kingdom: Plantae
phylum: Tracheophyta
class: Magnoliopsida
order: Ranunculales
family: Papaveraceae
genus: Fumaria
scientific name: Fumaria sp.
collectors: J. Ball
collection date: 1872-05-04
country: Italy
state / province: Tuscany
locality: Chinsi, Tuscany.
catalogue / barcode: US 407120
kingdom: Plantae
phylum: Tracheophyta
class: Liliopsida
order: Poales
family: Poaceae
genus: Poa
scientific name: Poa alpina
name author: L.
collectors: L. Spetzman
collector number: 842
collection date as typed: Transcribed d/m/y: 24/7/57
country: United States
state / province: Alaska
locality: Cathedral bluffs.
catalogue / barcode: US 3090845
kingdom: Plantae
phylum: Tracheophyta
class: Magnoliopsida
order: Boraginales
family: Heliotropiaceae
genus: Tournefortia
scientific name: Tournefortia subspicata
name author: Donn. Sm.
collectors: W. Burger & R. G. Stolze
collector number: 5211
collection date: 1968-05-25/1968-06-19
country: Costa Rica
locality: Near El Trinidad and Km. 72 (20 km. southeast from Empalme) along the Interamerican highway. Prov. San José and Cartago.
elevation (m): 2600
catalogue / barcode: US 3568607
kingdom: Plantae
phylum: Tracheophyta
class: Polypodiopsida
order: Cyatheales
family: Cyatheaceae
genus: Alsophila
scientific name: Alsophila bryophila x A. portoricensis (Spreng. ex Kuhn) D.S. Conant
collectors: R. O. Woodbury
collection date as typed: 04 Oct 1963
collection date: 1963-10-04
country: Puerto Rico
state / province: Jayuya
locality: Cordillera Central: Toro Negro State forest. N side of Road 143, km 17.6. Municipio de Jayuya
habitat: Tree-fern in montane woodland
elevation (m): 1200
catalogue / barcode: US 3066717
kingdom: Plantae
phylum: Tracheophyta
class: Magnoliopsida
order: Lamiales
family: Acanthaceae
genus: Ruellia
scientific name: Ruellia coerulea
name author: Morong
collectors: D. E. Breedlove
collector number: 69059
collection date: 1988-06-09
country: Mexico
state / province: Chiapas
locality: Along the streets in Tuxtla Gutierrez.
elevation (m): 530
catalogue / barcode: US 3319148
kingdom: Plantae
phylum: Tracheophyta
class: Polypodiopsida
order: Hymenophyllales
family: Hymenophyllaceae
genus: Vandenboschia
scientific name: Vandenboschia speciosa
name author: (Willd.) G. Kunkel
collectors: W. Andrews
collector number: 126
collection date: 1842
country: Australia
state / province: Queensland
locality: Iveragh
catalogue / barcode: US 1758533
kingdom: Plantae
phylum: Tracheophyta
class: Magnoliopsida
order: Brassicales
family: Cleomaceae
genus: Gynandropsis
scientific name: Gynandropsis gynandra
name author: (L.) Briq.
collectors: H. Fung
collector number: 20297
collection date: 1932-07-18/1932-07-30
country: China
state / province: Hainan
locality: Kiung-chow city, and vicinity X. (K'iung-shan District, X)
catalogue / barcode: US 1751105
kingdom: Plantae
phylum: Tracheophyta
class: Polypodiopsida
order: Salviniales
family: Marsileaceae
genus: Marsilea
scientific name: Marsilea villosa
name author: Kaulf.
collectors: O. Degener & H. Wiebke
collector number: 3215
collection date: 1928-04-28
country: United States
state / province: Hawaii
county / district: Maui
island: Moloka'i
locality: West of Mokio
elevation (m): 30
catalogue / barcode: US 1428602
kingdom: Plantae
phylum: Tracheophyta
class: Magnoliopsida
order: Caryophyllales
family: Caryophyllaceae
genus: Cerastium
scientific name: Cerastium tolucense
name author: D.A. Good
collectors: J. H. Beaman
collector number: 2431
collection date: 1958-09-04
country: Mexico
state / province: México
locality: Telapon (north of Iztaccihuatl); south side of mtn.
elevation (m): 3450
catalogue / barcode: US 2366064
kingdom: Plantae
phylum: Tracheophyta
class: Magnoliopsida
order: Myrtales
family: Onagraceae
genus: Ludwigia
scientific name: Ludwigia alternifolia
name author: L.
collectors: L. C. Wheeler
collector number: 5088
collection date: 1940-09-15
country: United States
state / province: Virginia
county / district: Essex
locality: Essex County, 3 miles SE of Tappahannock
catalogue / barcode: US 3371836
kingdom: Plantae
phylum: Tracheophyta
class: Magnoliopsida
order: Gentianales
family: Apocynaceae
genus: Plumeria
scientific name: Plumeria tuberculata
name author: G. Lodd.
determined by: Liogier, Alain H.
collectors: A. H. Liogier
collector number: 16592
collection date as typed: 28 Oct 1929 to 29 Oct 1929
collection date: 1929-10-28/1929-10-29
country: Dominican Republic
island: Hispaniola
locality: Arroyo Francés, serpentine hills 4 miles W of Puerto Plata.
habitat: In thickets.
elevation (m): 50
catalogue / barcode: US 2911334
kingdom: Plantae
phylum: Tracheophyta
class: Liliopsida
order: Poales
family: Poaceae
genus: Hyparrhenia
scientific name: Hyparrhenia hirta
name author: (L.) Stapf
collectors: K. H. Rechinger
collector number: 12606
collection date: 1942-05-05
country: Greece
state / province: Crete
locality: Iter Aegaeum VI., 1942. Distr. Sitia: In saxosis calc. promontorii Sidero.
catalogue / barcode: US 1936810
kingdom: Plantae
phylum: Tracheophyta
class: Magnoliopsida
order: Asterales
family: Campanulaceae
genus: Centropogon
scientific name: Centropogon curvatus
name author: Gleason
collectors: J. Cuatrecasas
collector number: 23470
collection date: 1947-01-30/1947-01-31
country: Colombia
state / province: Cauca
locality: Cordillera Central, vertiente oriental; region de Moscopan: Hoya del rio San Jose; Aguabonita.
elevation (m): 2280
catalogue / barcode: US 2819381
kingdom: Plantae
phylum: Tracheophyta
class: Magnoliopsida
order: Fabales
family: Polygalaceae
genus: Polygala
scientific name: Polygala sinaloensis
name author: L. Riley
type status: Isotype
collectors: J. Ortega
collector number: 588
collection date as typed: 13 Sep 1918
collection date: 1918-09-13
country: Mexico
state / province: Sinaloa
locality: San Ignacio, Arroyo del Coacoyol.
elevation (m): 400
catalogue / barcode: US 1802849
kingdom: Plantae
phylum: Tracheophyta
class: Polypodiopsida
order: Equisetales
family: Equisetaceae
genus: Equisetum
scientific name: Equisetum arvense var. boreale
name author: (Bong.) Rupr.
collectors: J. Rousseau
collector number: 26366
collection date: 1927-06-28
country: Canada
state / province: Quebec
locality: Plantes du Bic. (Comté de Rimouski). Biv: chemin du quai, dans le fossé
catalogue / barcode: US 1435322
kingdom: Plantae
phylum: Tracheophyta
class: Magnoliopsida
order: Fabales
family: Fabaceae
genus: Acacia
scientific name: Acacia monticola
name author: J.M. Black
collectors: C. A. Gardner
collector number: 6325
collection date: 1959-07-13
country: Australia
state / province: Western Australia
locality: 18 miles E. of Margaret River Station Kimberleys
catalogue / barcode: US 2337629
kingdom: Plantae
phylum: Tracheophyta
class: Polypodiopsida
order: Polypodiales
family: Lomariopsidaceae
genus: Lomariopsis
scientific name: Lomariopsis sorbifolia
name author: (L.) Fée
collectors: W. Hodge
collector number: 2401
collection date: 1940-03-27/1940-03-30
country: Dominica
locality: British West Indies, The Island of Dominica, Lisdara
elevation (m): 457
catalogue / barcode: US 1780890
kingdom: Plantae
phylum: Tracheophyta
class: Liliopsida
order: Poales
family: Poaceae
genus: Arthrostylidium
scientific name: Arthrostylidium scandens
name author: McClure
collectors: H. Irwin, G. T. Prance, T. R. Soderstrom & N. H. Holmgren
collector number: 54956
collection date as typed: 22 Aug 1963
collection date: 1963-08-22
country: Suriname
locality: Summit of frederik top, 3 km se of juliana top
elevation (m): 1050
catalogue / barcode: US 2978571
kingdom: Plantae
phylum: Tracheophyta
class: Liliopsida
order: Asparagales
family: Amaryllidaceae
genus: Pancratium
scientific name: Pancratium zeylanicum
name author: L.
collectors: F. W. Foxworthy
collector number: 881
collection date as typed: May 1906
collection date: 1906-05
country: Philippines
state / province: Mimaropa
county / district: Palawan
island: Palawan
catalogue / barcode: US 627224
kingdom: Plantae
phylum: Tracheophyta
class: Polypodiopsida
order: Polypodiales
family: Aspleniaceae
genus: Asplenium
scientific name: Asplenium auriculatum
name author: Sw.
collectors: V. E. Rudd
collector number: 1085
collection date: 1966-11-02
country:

*Task instructions*
Write out again the rows that open with the line containing "catalogue / barcode: US 2819381" and close with the line containing "genus: Equisetum", changing "collectors" to "collected by" and leaving everything else as it is.

*Answer to the task*
catalogue / barcode: US 2819381
kingdom: Plantae
phylum: Tracheophyta
class: Magnoliopsida
order: Fabales
family: Polygalaceae
genus: Polygala
scientific name: Polygala sinaloensis
name author: L. Riley
type status: Isotype
collected by: J. Ortega
collector number: 588
collection date as typed: 13 Sep 1918
collection date: 1918-09-13
country: Mexico
state / province: Sinaloa
locality: San Ignacio, Arroyo del Coacoyol.
elevation (m): 400
catalogue / barcode: US 1802849
kingdom: Plantae
phylum: Tracheophyta
class: Polypodiopsida
order: Equisetales
family: Equisetaceae
genus: Equisetum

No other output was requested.